Prevalence of chronic rhinosinusitis in bronchiectasis patients suspected of ciliary dyskinesia

Background Mucociliary clearance is a main defense mechanism of the airway and is impaired in ciliary dyskinesia. The objective of this study was to evaluate the prevalence of chronic rhinosinusitis (CRS) and its characteristics in bronchiectasis patients suspected of harboring ciliary dyskinesia. Methods Bronchiectasis patients referred to a rhinology clinic for nasal brush biopsy (NBB) were included in this study. NBB was performed using a curettage technique whereby ciliated epithelial cells were obtained from the surface of the inferior nasal turbinate. Results of transmission electron microscopy findings, primary ciliary dyskinesia (PCD) gene (35 genes) analyses (Invitae), and sinus computed tomography (CT) scans were reviewed. Results Twenty‐three patients (age, 54 ± 2.9 years) were referred for NBB between 2015 and 2018. Thirteen patients (56.5%) met the criteria for diagnosis of CRS. Nineteen patients had ciliary ultrastructural defects. The most common finding was compound cilia (n = 11, 47.8%).

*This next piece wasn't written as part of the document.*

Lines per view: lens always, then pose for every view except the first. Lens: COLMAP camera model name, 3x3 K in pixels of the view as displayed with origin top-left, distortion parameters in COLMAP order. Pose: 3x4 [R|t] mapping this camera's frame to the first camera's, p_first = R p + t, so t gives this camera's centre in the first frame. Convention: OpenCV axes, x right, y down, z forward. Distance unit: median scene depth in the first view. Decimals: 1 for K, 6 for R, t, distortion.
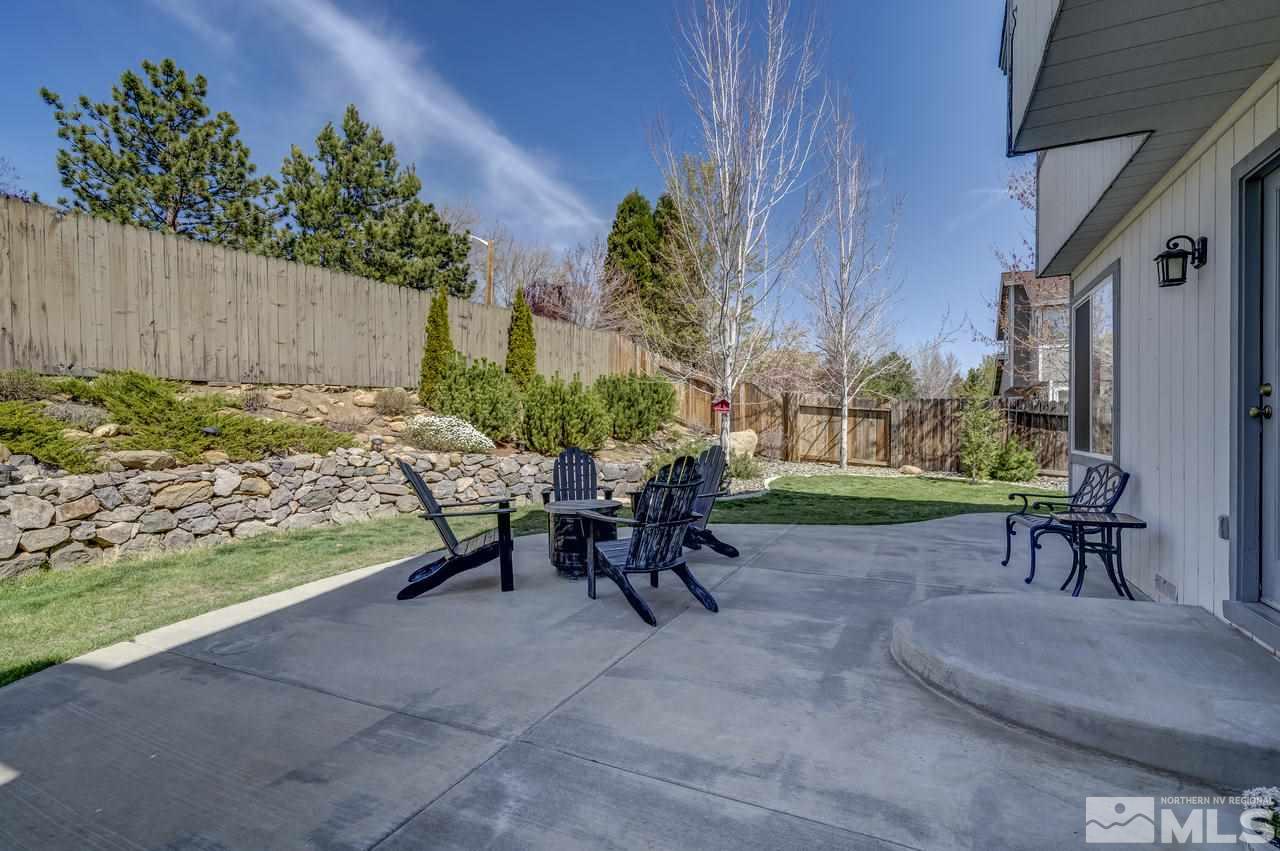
lens RADIAL K [[591.8, 0, 636.9], [0, 591.8, 428.4], [0, 0, 1]] dist [-0.002253, 0.001154]
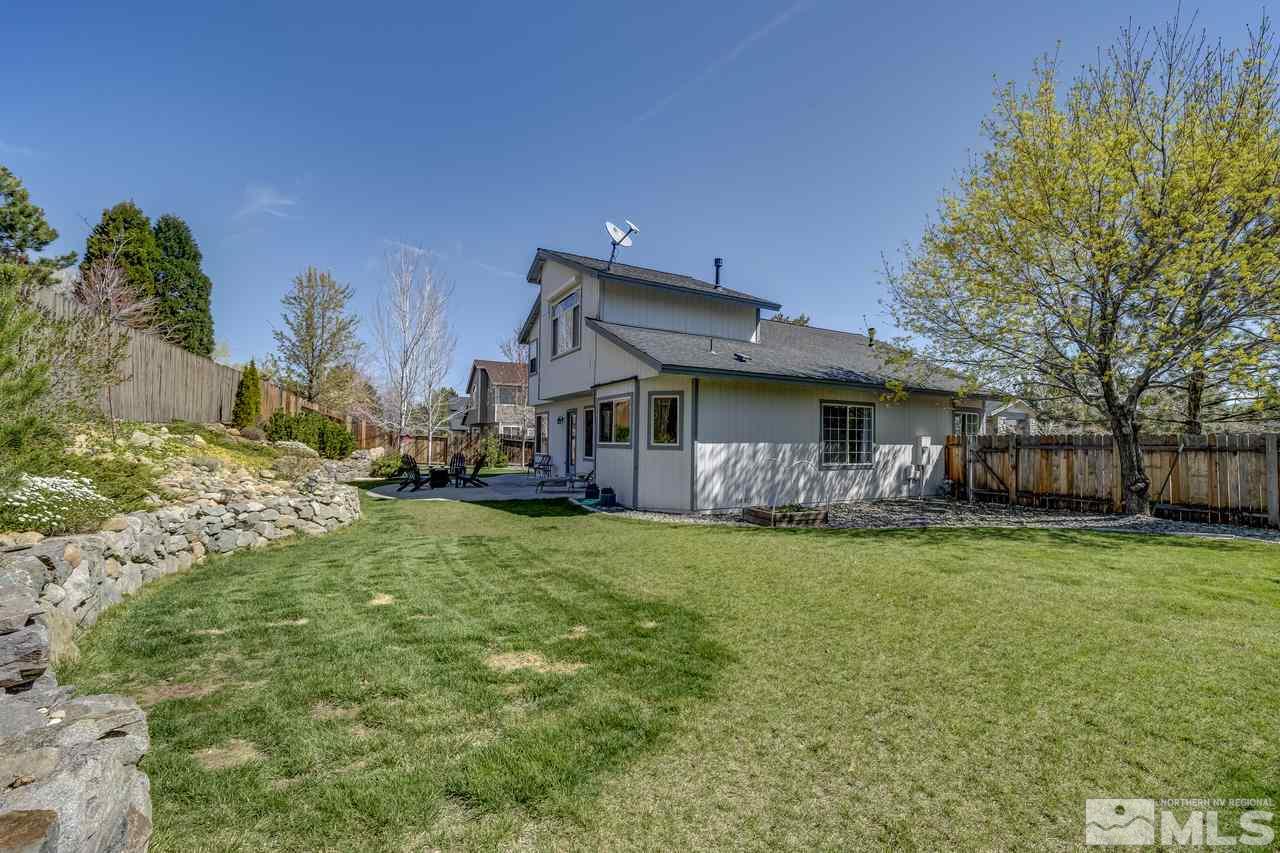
lens RADIAL K [[503.4, 0, 639.5], [0, 503.4, 428.0], [0, 0, 1]] dist [0.000203, 0.000088]
pose [[0.592827, 0.028778, 0.804816, -0.532304], [-0.000534, 0.999375, -0.035342, -0.001239], [-0.805330, 0.020522, 0.592472, -0.524765]]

Five patients (21.7%) had central microtubule defects (CMD) with higher forced expiratory volume in 1 second (FEV1) at the time of referral than those without CMD (CMD+, 91 ± 3.7%; CMD−, 73.5 ± 5.7%; p = 0.023). Of 15 subjects with a PCD gene panel, 67% (9 of 15) carried at least 1 gene associated with PCD. Only 1 patient reached diagnosis of PCD. Approximately 50% of non‐PCD carriers had a smoking history (p < 0.05). Lund‐Mackay scores did not significantly differ between PCD and non‐PCD carriers (p = 0.72). Conclusion Nearly half of bronchiectasis patients referred for NBB had concurrent CRS. The presence of ciliary abnormalities was not amplified in bronchiectasis patients with CRS compared to those without CRS. Extrinsic factors may be related to ciliary structural abnormalities in non‐PCD gene carriers.